Reporter: Christine Novita Nababan, Febrina Ratna Iskana | Editor: Fitri Arifenie
JAKARTA. Para pengguna asuransi kendaraan bermotor dan harta benda akan bersorak. Pasalnya, Otoritas Jasa Keuangan (OJK) berniat merevisi aturan tarif premi asuransi.
Dumoly F. Pardede, Deputi Komisioner Pengawas Industri Keuangan Non Bank OJK mengatakan Surat Edaran Nomor 06/D.05/2013 terkait penetapan tarif premi dan aturan biaya akuisisi pada lini usaha asuransi kendaraan bermotor dan harta benda akan dievaluasi.
"Akan direvisi persentase preminya, tarifnya akan diturunkan," ujar Dumoly, kemarin. Namun, potensi penurunan tarif premi baru berlaku tahun depan.
Julian Noor, Direktur Eksekutif Asosiasi Asuransi Umum Indonesia (AAUI) meminta OJK untuk melakukan evaluasi tarif premi di akhir ataupun awal tahun depan. "Ini belum setahun," kata Julian.
Selama ini, aturan yang termuat dalam SE 06 bagus untuk menyehatkan persaingan usaha di industri asuransi umum. Selain itu juga, peraturan tersebut membuat perusahaan asuransi lebih cermat dalam menghitung tarif preminya.

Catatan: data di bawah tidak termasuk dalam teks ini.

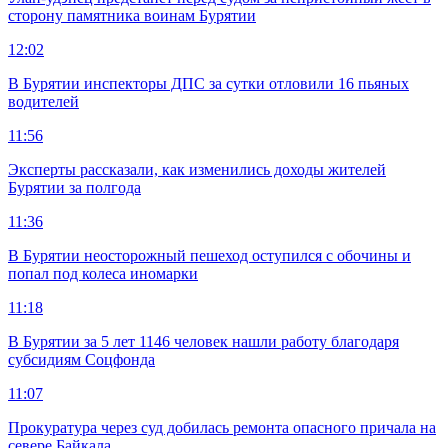
сторону памятника воинам Бурятии
12:02
В Бурятии инспекторы ДПС за сутки отловили 16 пьяных
водителей
11:56
Эксперты рассказали, как изменились доходы жителей
Бурятии за полгода
11:36
В Бурятии неосторожный пешеход оступился с обочины и
попал под колеса иномарки
11:18
В Бурятии за 5 лет 1146 человек нашли работу благодаря
субсидиям Соцфонда
11:07
Прокуратура через суд добилась ремонта опасного причала на
севере Байкала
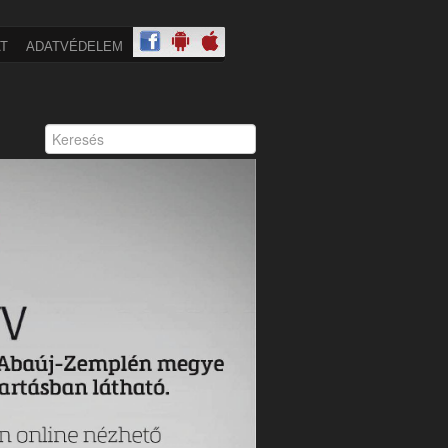
T
ADATVÉDELEM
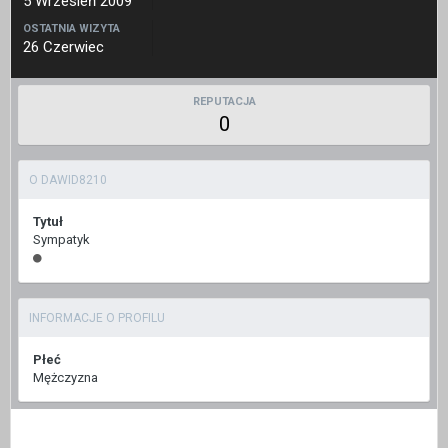
5 Wrzesień 2009
OSTATNIA WIZYTA
26 Czerwiec
REPUTACJA
0
O DAWID8210
Tytuł
Sympatyk
INFORMACJE O PROFILU
Płeć
Mężczyzna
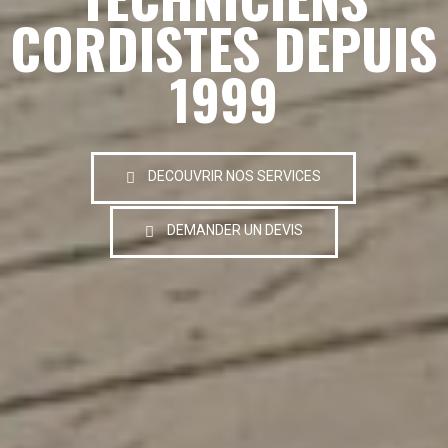
CORDISTES DEPUIS
1999
DECOUVRIR NOS SERVICES
DEMANDER UN DEVIS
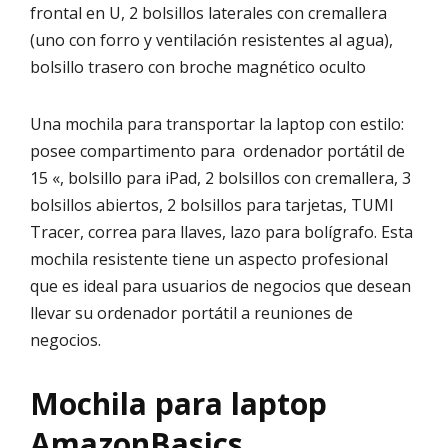
frontal en U, 2 bolsillos laterales con cremallera
(uno con forro y ventilación resistentes al agua),
bolsillo trasero con broche magnético oculto
Una mochila para transportar la laptop con estilo:
posee compartimento para ordenador portátil de
15 «, bolsillo para iPad, 2 bolsillos con cremallera, 3
bolsillos abiertos, 2 bolsillos para tarjetas, TUMI
Tracer, correa para llaves, lazo para bolígrafo. Esta
mochila resistente tiene un aspecto profesional
que es ideal para usuarios de negocios que desean
llevar su ordenador portátil a reuniones de
negocios.
Mochila para laptop
AmazonBasics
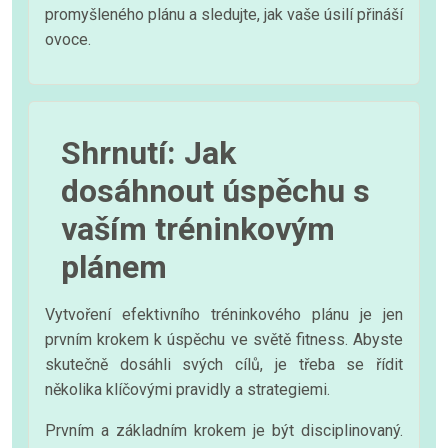
promyšleného plánu a sledujte, jak vaše úsilí přináší
ovoce.
Shrnutí: Jak
dosáhnout úspěchu s
vaším tréninkovým
plánem
Vytvoření efektivního tréninkového plánu je jen
prvním krokem k úspěchu ve světě fitness. Abyste
skutečně dosáhli svých cílů, je třeba se řídit
několika klíčovými pravidly a strategiemi.
Prvním a základním krokem je být disciplinovaný.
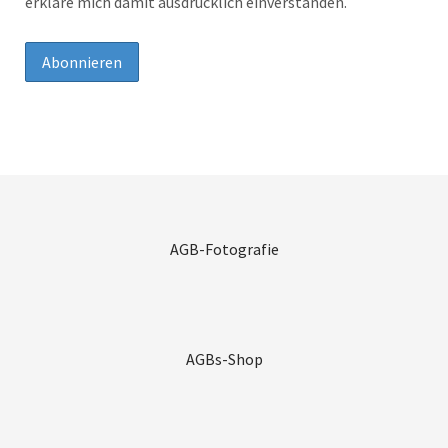
erkläre mich damit ausdrücklich einverstanden.
AGB-Fotografie
AGBs-Shop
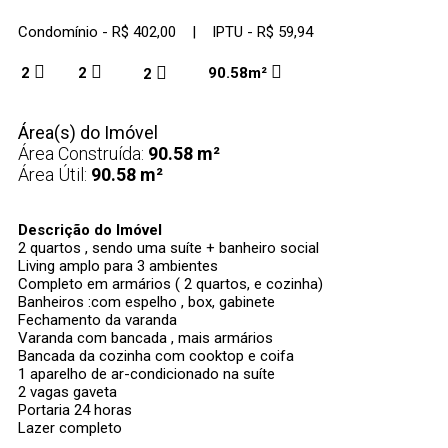
Condomínio - R$ 402,00 | IPTU - R$ 59,94
2
2
90.58m²
2
Área(s) do Imóvel
Área Construída:
90.58 m²
Área Útil:
90.58 m²
Descrição do Imóvel
2 quartos , sendo uma suíte + banheiro social
Living amplo para 3 ambientes
Completo em armários ( 2 quartos, e cozinha)
Banheiros :com espelho , box, gabinete
Fechamento da varanda
Varanda com bancada , mais armários
Bancada da cozinha com cooktop e coifa
1 aparelho de ar-condicionado na suíte
2 vagas gaveta
Portaria 24 horas
Lazer completo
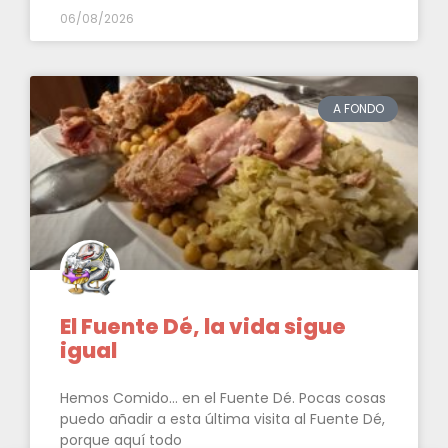
06/08/2026
A FONDO
El Fuente Dé, la vida sigue
igual
Hemos Comido… en el Fuente Dé. Pocas cosas
puedo añadir a esta última visita al Fuente Dé,
porque aquí todo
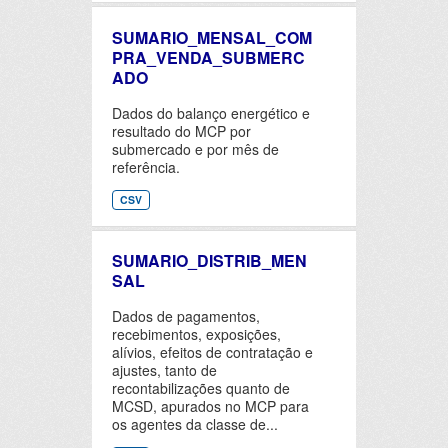
SUMARIO_MENSAL_COM
PRA_VENDA_SUBMERC
ADO
Dados do balanço energético e
resultado do MCP por
submercado e por mês de
referência.
CSV
SUMARIO_DISTRIB_MEN
SAL
Dados de pagamentos,
recebimentos, exposições,
alívios, efeitos de contratação e
ajustes, tanto de
recontabilizações quanto de
MCSD, apurados no MCP para
os agentes da classe de...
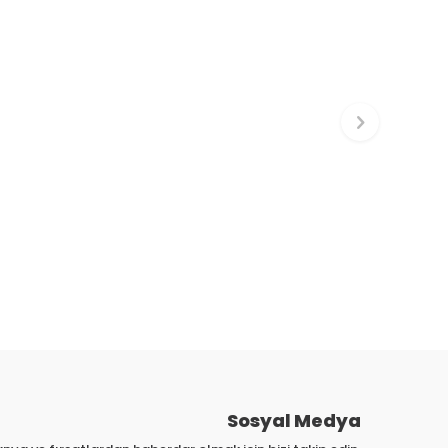
Sosyal Medya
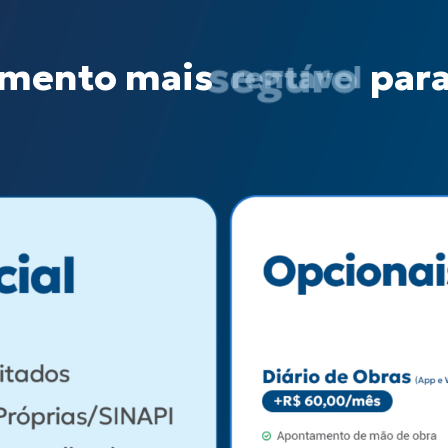
timento mais
seguro
para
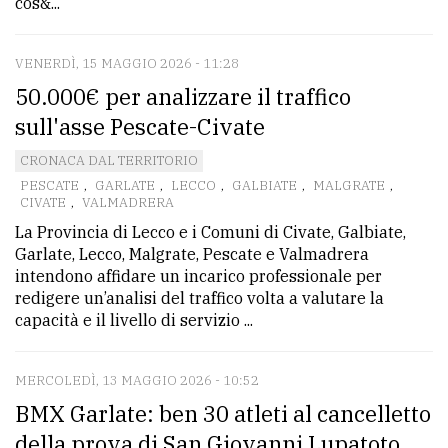
cos&...
VENERDÌ, 15 MAGGIO 2026 - 11:28
50.000€ per analizzare il traffico
sull'asse Pescate-Civate
CRONACA DAL TERRITORIO
PESCATE
,
GARLATE
,
LECCO
,
GALBIATE
,
MALGRATE
,
CIVATE
,
VALMADRERA
La Provincia di Lecco e i Comuni di Civate, Galbiate,
Garlate, Lecco, Malgrate, Pescate e Valmadrera
intendono affidare un incarico professionale per
redigere un’analisi del traffico volta a valutare la
capacità e il livello di servizio ...
MERCOLEDÌ, 13 MAGGIO 2026 - 10:52
BMX Garlate: ben 30 atleti al cancelletto
della prova di San Giovanni Lupatoto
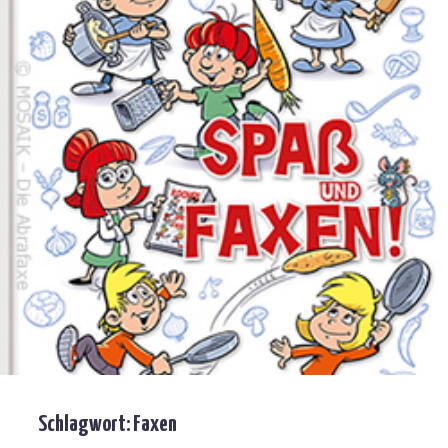
Schlagwort:
Faxen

Para pelaku industri juga berharap dalam surat edaran tarif premi harus mencantumkan pelaksanaan yang lebih detil. Misalnya, penerapan tarif premi untuk bangunan atau gedung. "Masukan-masukan tersebut kami sudah teruskan ke OJK," kata Julian
Menurutnya, penetapan persentase tarif premi harus berdasarkan pada basis data premi dan klaim dari industri asuransi yang dikumpulkan. "Kalau sekarang dilakukan revisi, tidak mencukupi juga datanya," jelas Julian.
Chairman One Shildt Financial Planning Risza Bambang menyarankan kepada OJK untuk mengevaluasi SE tarif premi dengan memberikan profil risiko yang ditanggung produk asuransi. Saat ini, tingkat premi asuransi sama rata. "Kasihan yang membayar lebih tinggi dan untung bagi yang membayar lebih rendah," tutur Risza.
Dalam menentukan tarif premi asuransi, Risza bilang ada dua hal yang harus diperhatikan. Pertama, apakah tarif tersebut sesuai dengan daya beli masyarakat. Kedua, apakah tarif tersebut membantu perusahaan asuransi untuk memenuhi kewajiban pembayaran klaim. "Kalau sampai industri ini punya pendapatan premi yang terlalu kecil untuk membayar klaim, maka OJK harus bertanggung jawab," imbuh Risza.